Projects
Beauty, Cosmetics, and the Making of the Sinophone in the Twentieth-century
Dr. Elizabeth LaCouture
Awarded three-year General Research Grant (GRF) by the Hong Kong Research Grant Council (RGC)
This research project explores the history of beauty and cosmetics in Chinese communities across Asia. It aims to transform how we understand the trans-regional and global contexts of modern Chinese history. During the twentieth-century, the reproduction and circulation of visual and material culture related to beauty expanded the geographic reach of shared beauty ideals, while also bringing people closer together. Technologies of photographic and cinematic reproduction, along with mass-produced branded commodities traveled along steam shipping, and later air, routes creating a time-space compression. Images and goods could travel widely, expanding space, but they also traveled more quickly allowing consumers to feel as though they were sharing the same time and space as people far away. Thus, did print culture and mass-produced cosmetics forge an “imagined community”? I hypothesize that the global and regional circulations of print culture and commodities related to beauty and cosmetics did not expand the boundaries of the Chinese nation, but instead forged a female Chinese trans-regional community as an alternative to the Chinese nation-state in which a woman living in British colonized Singapore shared Chinese beauty ideals with her counterpart in Japanese colonized Taipei even if they did not identify as citizens or members of the Chinese nation-state. Thus, through examining the history of how Chinese female identity was forged in and outside of mainland China during the twentieth-century, this project aims to contribute to understandings of Chinese identity-formation that continue to shape the Sinophone region today.
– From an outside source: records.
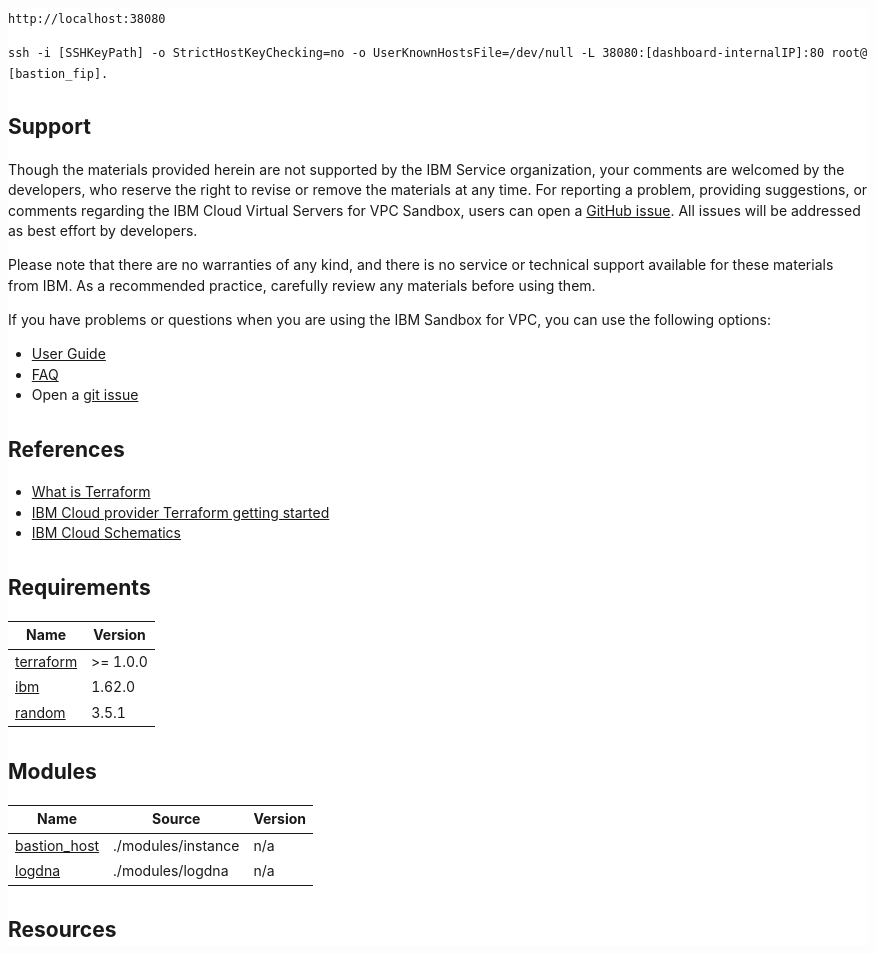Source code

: `http://localhost:38080`

`ssh -i [SSHKeyPath] -o StrictHostKeyChecking=no -o UserKnownHostsFile=/dev/null -L
38080:[dashboard-internalIP]:80 root@[bastion_fip].`

## Support

Though the materials provided herein are not supported by the IBM Service organization, your comments are welcomed by the developers, who reserve the right to revise or remove the materials at any time. For reporting a problem, providing suggestions, or comments regarding the IBM Cloud Virtual Servers for VPC Sandbox, users can open a [GitHub issue](https://github.com/IBM-Cloud/sandbox-benchmark-for-vpc/issues). All issues will be addressed as best effort by developers.

Please note that there are no warranties of any kind, and there is no service or technical support available for these materials from IBM. As a recommended practice, carefully review any materials before using them.

If you have problems or questions when you are using the IBM Sandbox for VPC, you can use the following options:
- [User Guide](https://github.com/IBM-Cloud/sandbox-benchmark-for-vpc/blob/main/user-guide/sandbox-user-guide.md)
- [FAQ](https://github.com/IBM-Cloud/sandbox-benchmark-for-vpc/blob/main/user-guide/sandbox-faqs.md)
- Open a [git issue](https://github.com/IBM-Cloud/sandbox-benchmark-for-vpc/issues)

## References

- [What is Terraform](https://www.terraform.io/intro)
- [IBM Cloud provider Terraform getting started](https://cloud.ibm.com/docs/ibm-cloud-provider-for-terraform?topic=ibm-cloud-provider-for-terraform-getting-started)
- [IBM Cloud Schematics](https://cloud.ibm.com/schematics/overview)


## Requirements

| Name | Version |
|------|---------|
| <a name="requirement_terraform"></a> [terraform](#requirement\_terraform) | >= 1.0.0 |
| <a name="requirement_ibm"></a> [ibm](#requirement\_ibm) | 1.62.0 |
| <a name="requirement_random"></a> [random](#requirement\_random) | 3.5.1 |

## Modules

| Name | Source | Version |
|------|--------|---------|
| <a name="module_bastion_host"></a> [bastion\_host](#module\_bastion\_host) | ./modules/instance | n/a |
| <a name="module_logdna"></a> [logdna](#module\_logdna) | ./modules/logdna | n/a |

## Resources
Queer Feminisms, the Everyday, and the Rise of Women Writers in Contemporary Japan
Dr. Grace En-Yi Ting
Awarded two-year Early Career Scheme grant (ECS) by the Hong Kong Research Grant Council (RGC)
Funded by the Early Career Scheme, Dr. Grace En-Yi Ting’s project draws upon Anglo-American queer and feminist theories of affect to examine representations of the everyday in post-1980’s fiction by Japanese women writers. The project will not only question common assumptions concerning boundaries between “queerness” and normativity but also fill a major gap in scholarship on female homosociality and homoeroticism in Japanese literary studies.